"There is danger from all men. The only maxim of a free government ought to be to trust no man living with
power to endanger the public liberty." - - - - John Adams

Friday, June 27, 2014

Democrats seeks constitutional convention to limit free speech

Democrats: "Let's limit free speech."
  • Leftist California loons want to limit the free speech of businesses that oppose Socialism.  
  • But the speech of unions who fund the Democrat Party with dues taken by force from their membership is "protected". 

There hasn't been a U.S. constitutional convention in 225 years, and it would take a daunting number of states, 34, to call another one.

That didn't deter Democratic legislators this week from making California the second state, after Vermont, to demand a nationwide gathering of delegates for a single purpose: to propose an amendment repealing the U.S. Supreme Court's 2010 decision that allowed unlimited corporate spending on political campaigns.

On a party-line vote of 23-11, with little debate, the state Senate on Monday approved AJR1, asking Congress to call a constitutional convention that would draft an amendment allowing limits on corporate campaign financing.
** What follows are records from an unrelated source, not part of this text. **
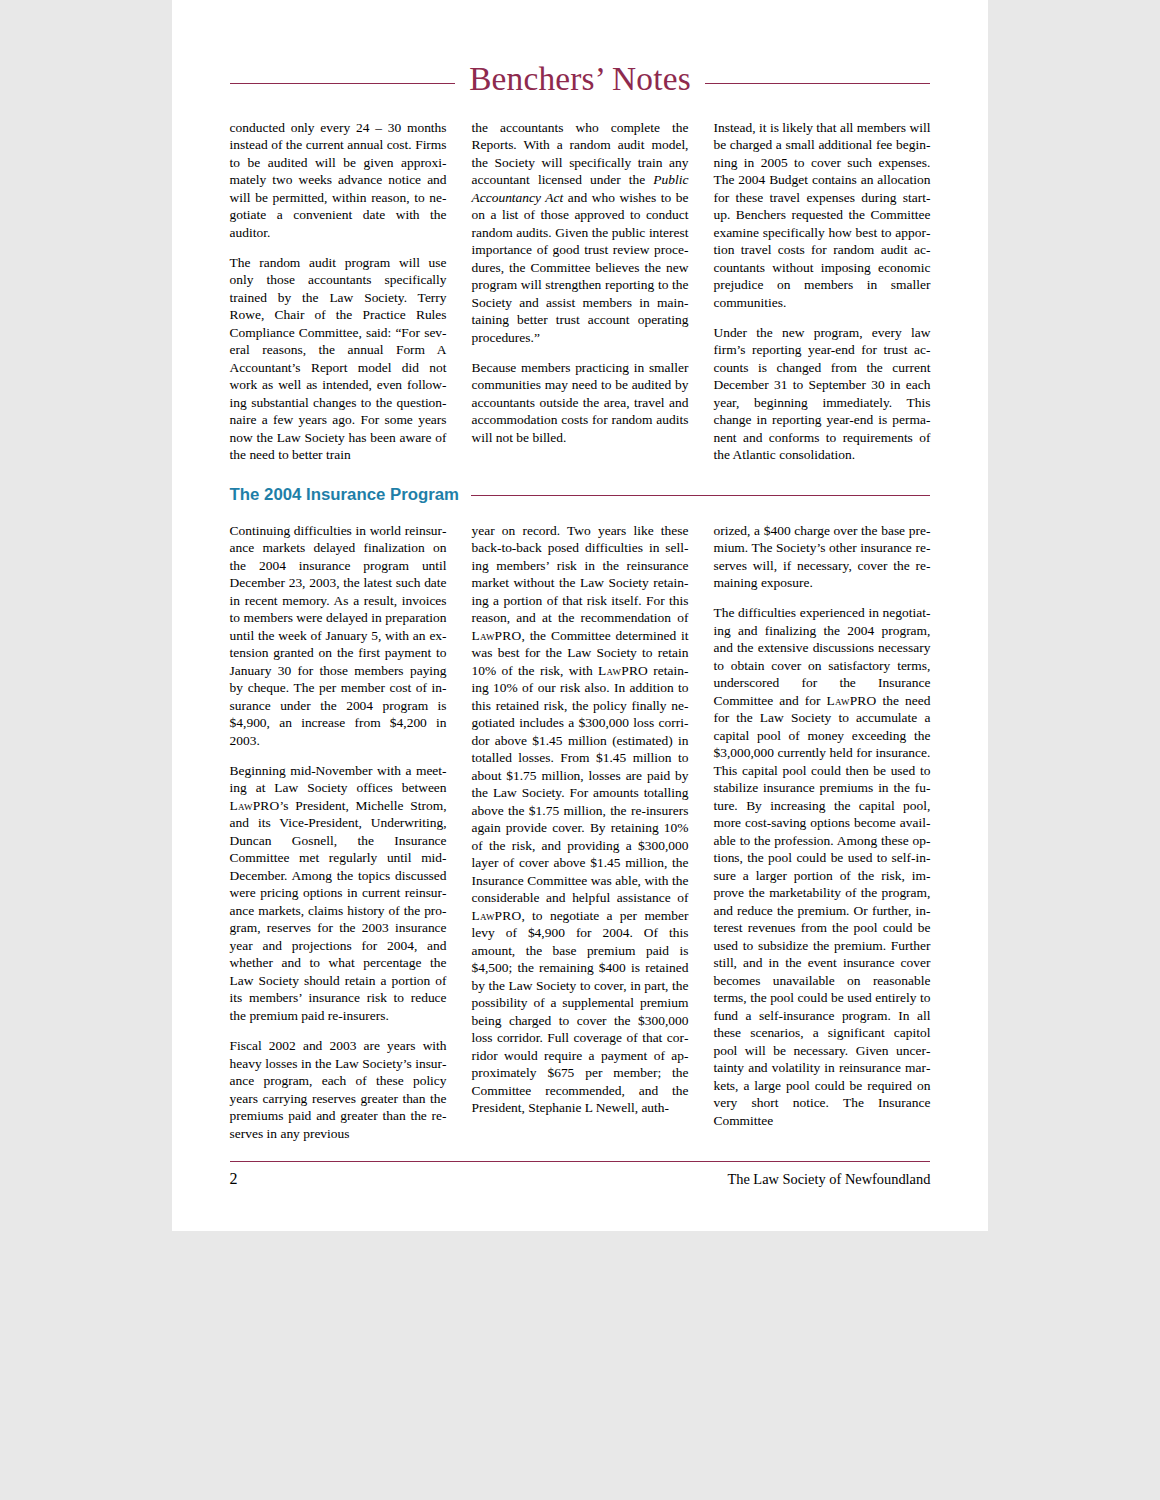Benchers’ Notes
conducted only every 24 – 30 months instead of the current annual cost. Firms to be audited will be given approximately two weeks advance notice and will be permitted, within reason, to negotiate a convenient date with the auditor.
The random audit program will use only those accountants specifically trained by the Law Society. Terry Rowe, Chair of the Practice Rules Compliance Committee, said: “For several reasons, the annual Form A Accountant’s Report model did not work as well as intended, even following substantial changes to the questionnaire a few years ago. For some years now the Law Society has been aware of the need to better train
the accountants who complete the Reports. With a random audit model, the Society will specifically train any accountant licensed under the Public Accountancy Act and who wishes to be on a list of those approved to conduct random audits. Given the public interest importance of good trust review procedures, the Committee believes the new program will strengthen reporting to the Society and assist members in maintaining better trust account operating procedures.”
Because members practicing in smaller communities may need to be audited by accountants outside the area, travel and accommodation costs for random audits will not be billed.
Instead, it is likely that all members will be charged a small additional fee beginning in 2005 to cover such expenses. The 2004 Budget contains an allocation for these travel expenses during start-up. Benchers requested the Committee examine specifically how best to apportion travel costs for random audit accountants without imposing economic prejudice on members in smaller communities.
Under the new program, every law firm’s reporting year-end for trust accounts is changed from the current December 31 to September 30 in each year, beginning immediately. This change in reporting year-end is permanent and conforms to requirements of the Atlantic consolidation.
The 2004 Insurance Program
Continuing difficulties in world reinsurance markets delayed finalization on the 2004 insurance program until December 23, 2003, the latest such date in recent memory. As a result, invoices to members were delayed in preparation until the week of January 5, with an extension granted on the first payment to January 30 for those members paying by cheque. The per member cost of insurance under the 2004 program is $4,900, an increase from $4,200 in 2003.
Beginning mid-November with a meeting at Law Society offices between LawPRO’s President, Michelle Strom, and its Vice-President, Underwriting, Duncan Gosnell, the Insurance Committee met regularly until mid-December. Among the topics discussed were pricing options in current reinsurance markets, claims history of the program, reserves for the 2003 insurance year and projections for 2004, and whether and to what percentage the Law Society should retain a portion of its members’ insurance risk to reduce the premium paid re-insurers.
Fiscal 2002 and 2003 are years with heavy losses in the Law Society’s insurance program, each of these policy years carrying reserves greater than the premiums paid and greater than the reserves in any previous
year on record. Two years like these back-to-back posed difficulties in selling members’ risk in the reinsurance market without the Law Society retaining a portion of that risk itself. For this reason, and at the recommendation of LawPRO, the Committee determined it was best for the Law Society to retain 10% of the risk, with LawPRO retaining 10% of our risk also. In addition to this retained risk, the policy finally negotiated includes a $300,000 loss corridor above $1.45 million (estimated) in totalled losses. From $1.45 million to about $1.75 million, losses are paid by the Law Society. For amounts totalling above the $1.75 million, the re-insurers again provide cover. By retaining 10% of the risk, and providing a $300,000 layer of cover above $1.45 million, the Insurance Committee was able, with the considerable and helpful assistance of LawPRO, to negotiate a per member levy of $4,900 for 2004. Of this amount, the base premium paid is $4,500; the remaining $400 is retained by the Law Society to cover, in part, the possibility of a supplemental premium being charged to cover the $300,000 loss corridor. Full coverage of that corridor would require a payment of approximately $675 per member; the Committee recommended, and the President, Stephanie L Newell, auth-
orized, a $400 charge over the base premium. The Society’s other insurance reserves will, if necessary, cover the remaining exposure.
The difficulties experienced in negotiating and finalizing the 2004 program, and the extensive discussions necessary to obtain cover on satisfactory terms, underscored for the Insurance Committee and for LawPRO the need for the Law Society to accumulate a capital pool of money exceeding the $3,000,000 currently held for insurance. This capital pool could then be used to stabilize insurance premiums in the future. By increasing the capital pool, more cost-saving options become available to the profession. Among these options, the pool could be used to self-insure a larger portion of the risk, improve the marketability of the program, and reduce the premium. Or further, interest revenues from the pool could be used to subsidize the premium. Further still, and in the event insurance cover becomes unavailable on reasonable terms, the pool could be used entirely to fund a self-insurance program. In all these scenarios, a significant capitol pool will be necessary. Given uncertainty and volatility in reinsurance markets, a large pool could be required on very short notice. The Insurance Committee
2
The Law Society of Newfoundland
The amendment would declare, among other things, that money is not speech and that corporations do not have the same scope of political rights as human beings reports the San Francisco Chronicle.

"I doubt our founding fathers had the free-speech rights of multinational and foreign corporations in mind when they drafted the First Amendment," said Assemblyman Mike Gatto, D-Los Angeles, author of the resolution.

The Assembly had previously approved the measure, which now will be submitted to Congress. It does not need Gov. Jerry Brown's approval because AJR1 is a resolution rather than a proposed law.

A number of state legislatures, including California's in 2012, have passed symbolic measures urging Congress to approve and submit to the states a constitutional amendment overruling Citizens United. But only California and Vermont have approved resolutions invoking a constitutional procedure that requires a convention when two-thirds of the states - 34 - formally request one.

An amendment becomes part of the Constitution when ratified by legislatures in three-fourths of the states, or 38.

Other constitutional amendments have been proposed at the state level in the past, including a still-pending proposal to require a balanced federal budget, and have never reached the threshold required for a convention. The partisan divide over campaign finance would appear to make any such amendment a long shot at best, but Gatto said it's far from hopeless.

"In every state there are people upset about money in politics," including some Republicans, he said.